Electronic design automation data
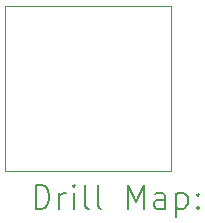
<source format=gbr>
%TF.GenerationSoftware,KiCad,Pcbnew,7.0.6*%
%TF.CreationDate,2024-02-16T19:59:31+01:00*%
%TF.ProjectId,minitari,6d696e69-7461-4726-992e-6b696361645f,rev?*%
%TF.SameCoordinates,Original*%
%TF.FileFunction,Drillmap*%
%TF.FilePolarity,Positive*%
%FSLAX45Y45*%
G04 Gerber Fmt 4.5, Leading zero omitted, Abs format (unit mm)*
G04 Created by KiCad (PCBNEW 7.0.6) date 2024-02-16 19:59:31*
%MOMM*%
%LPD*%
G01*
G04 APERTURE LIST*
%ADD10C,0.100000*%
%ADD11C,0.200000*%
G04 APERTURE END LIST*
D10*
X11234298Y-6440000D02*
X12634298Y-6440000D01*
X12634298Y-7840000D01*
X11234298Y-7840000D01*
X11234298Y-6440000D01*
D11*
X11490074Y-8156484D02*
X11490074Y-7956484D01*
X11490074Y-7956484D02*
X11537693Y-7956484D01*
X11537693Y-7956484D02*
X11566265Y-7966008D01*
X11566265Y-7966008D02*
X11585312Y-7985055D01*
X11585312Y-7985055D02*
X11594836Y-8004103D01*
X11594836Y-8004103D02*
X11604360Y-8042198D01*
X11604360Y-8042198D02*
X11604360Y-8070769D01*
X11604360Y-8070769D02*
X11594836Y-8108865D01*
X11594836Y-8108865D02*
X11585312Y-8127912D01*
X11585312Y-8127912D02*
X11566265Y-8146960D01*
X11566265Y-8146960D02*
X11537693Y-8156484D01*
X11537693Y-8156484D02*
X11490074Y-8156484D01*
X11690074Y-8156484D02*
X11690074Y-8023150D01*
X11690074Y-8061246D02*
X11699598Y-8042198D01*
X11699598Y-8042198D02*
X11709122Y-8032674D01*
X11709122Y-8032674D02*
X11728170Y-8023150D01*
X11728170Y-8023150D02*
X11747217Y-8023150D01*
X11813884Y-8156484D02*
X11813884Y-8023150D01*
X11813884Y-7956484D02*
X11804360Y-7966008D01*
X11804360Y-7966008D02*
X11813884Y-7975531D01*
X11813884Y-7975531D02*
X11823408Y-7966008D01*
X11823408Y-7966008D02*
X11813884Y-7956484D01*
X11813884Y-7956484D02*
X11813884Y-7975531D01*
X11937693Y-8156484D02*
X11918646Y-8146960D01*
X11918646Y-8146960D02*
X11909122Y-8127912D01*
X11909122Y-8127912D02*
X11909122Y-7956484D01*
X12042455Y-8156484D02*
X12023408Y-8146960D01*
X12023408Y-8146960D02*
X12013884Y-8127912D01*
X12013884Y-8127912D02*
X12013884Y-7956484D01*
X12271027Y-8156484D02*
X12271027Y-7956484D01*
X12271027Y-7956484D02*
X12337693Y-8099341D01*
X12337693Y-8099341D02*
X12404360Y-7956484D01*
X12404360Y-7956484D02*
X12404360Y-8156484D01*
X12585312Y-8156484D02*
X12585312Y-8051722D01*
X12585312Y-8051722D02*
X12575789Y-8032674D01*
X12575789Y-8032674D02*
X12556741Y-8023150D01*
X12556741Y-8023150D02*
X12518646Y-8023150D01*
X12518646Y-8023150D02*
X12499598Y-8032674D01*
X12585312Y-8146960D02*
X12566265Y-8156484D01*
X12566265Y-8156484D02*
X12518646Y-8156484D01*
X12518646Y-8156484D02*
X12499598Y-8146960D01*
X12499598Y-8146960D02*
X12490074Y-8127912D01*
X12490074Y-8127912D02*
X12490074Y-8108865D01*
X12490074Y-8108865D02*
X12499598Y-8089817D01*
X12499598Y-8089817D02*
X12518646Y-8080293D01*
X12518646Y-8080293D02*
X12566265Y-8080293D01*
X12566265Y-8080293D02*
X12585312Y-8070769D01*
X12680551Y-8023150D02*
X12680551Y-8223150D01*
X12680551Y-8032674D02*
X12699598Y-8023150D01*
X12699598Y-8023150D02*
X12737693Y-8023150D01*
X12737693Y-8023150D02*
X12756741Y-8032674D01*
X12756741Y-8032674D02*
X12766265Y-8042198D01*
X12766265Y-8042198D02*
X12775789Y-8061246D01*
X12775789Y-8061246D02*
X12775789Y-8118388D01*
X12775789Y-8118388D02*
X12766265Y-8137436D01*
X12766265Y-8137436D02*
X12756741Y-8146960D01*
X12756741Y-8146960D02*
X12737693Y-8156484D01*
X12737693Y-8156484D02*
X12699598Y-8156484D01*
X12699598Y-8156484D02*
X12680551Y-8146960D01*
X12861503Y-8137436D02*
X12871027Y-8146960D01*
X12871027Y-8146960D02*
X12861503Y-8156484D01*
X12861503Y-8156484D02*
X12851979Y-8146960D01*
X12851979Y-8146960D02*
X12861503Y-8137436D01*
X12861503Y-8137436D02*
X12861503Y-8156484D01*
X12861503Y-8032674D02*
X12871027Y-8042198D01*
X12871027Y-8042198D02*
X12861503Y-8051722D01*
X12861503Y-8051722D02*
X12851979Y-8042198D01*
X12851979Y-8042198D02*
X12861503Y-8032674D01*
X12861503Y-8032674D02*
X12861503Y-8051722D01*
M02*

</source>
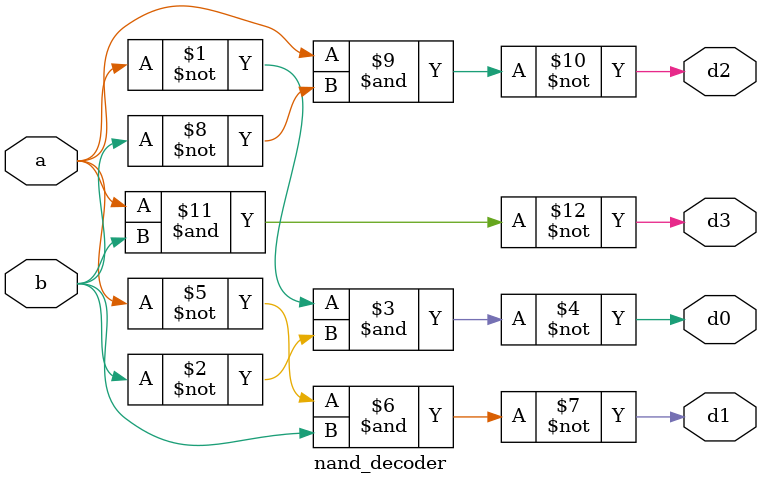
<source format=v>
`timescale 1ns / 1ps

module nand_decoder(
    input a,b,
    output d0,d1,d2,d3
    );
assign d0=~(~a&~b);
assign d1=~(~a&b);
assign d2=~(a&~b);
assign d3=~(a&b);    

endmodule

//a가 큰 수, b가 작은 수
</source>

_Task brief:_ The job here is to find each line above with the word "KiCad" and copy it.

_Response area:_
%TF.GenerationSoftware,KiCad,Pcbnew,7.0.6*%
G04 Created by KiCad (PCBNEW 7.0.6) date 2024-02-16 19:59:31*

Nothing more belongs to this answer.